Exercise goal: Could you copy out every line of the listing below word for word, with the pictures omitted?

Recorded information:

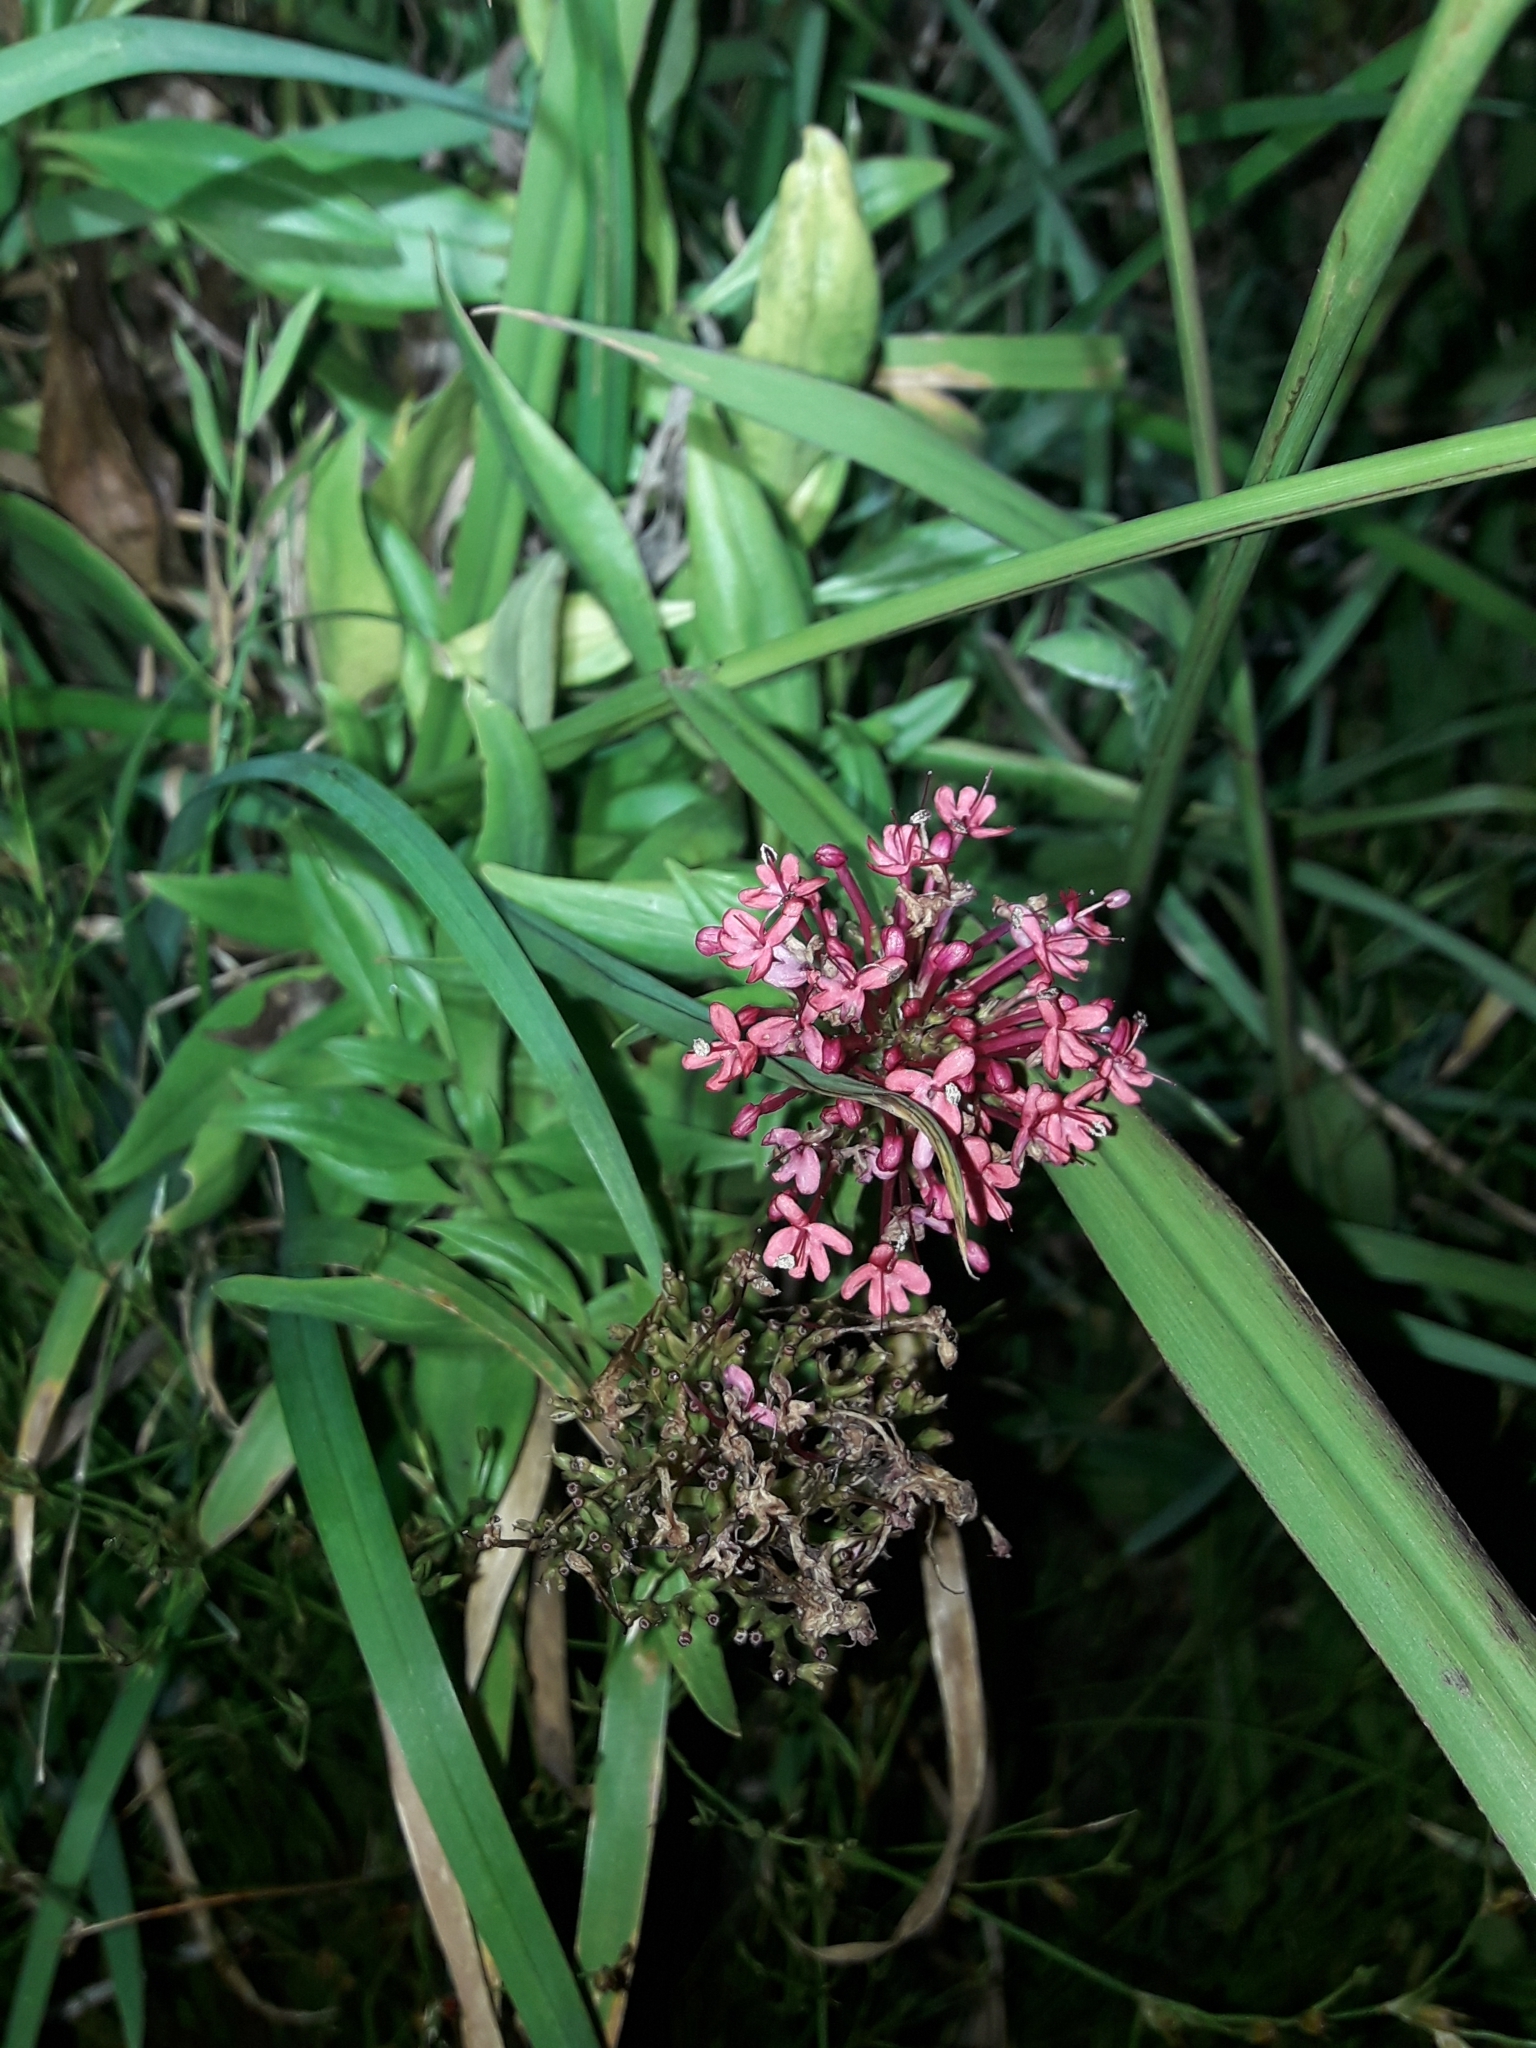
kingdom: Plantae
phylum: Tracheophyta
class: Magnoliopsida
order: Dipsacales
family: Caprifoliaceae
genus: Centranthus
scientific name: Centranthus ruber
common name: Red valerian
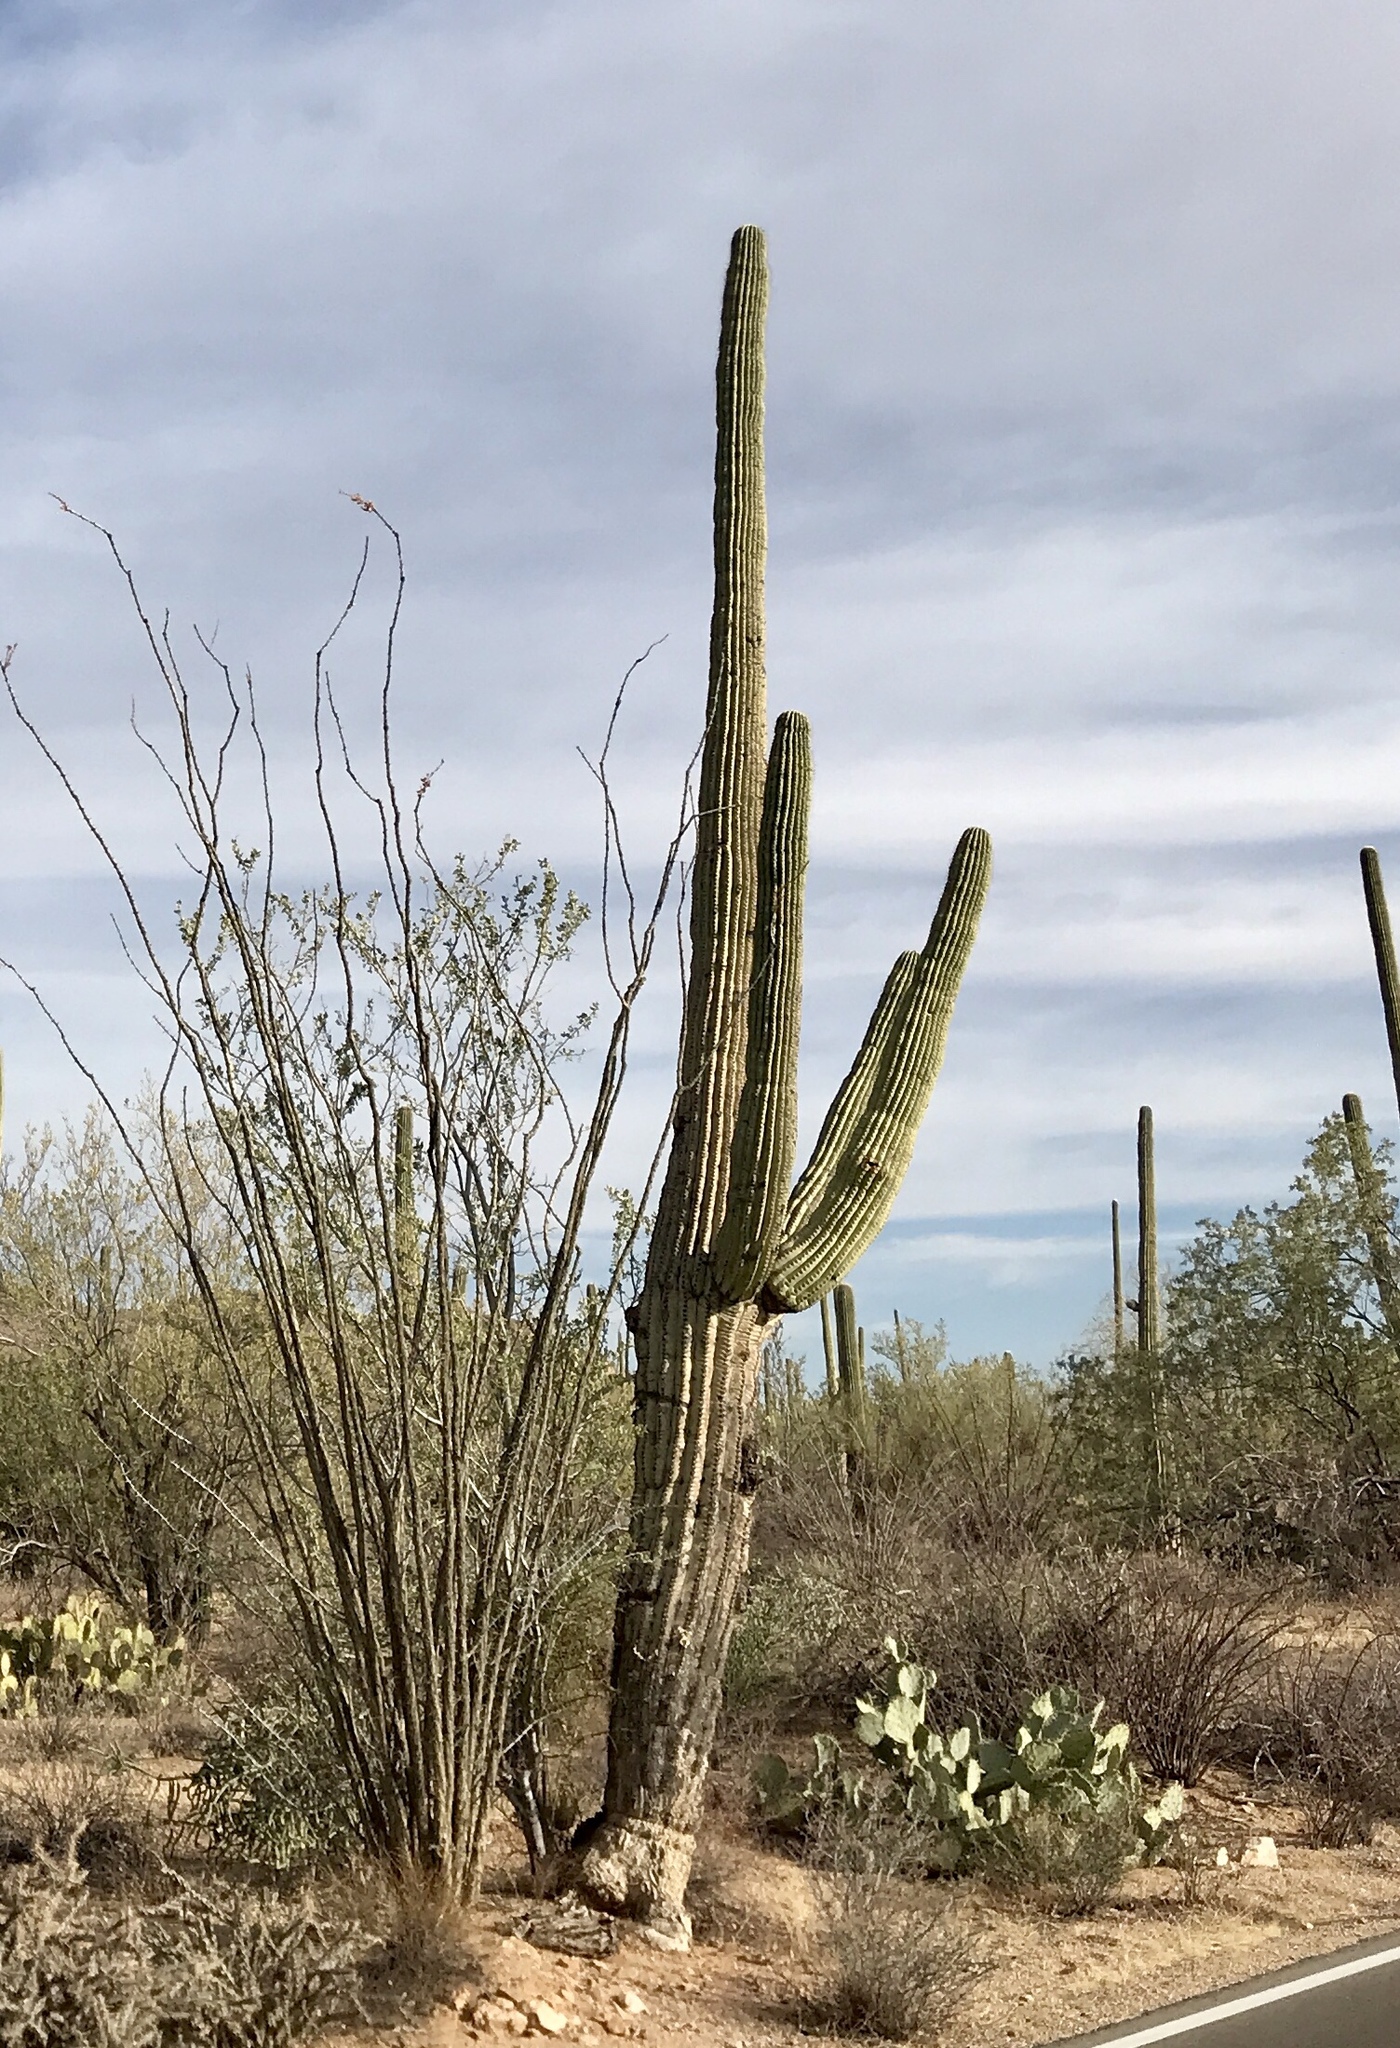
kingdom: Plantae
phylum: Tracheophyta
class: Magnoliopsida
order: Caryophyllales
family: Cactaceae
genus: Carnegiea
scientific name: Carnegiea gigantea
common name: Saguaro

Solved exercise:
kingdom: Plantae
phylum: Tracheophyta
class: Magnoliopsida
order: Dipsacales
family: Caprifoliaceae
genus: Centranthus
scientific name: Centranthus ruber
common name: Red valerian
kingdom: Plantae
phylum: Tracheophyta
class: Magnoliopsida
order: Caryophyllales
family: Cactaceae
genus: Carnegiea
scientific name: Carnegiea gigantea
common name: Saguaro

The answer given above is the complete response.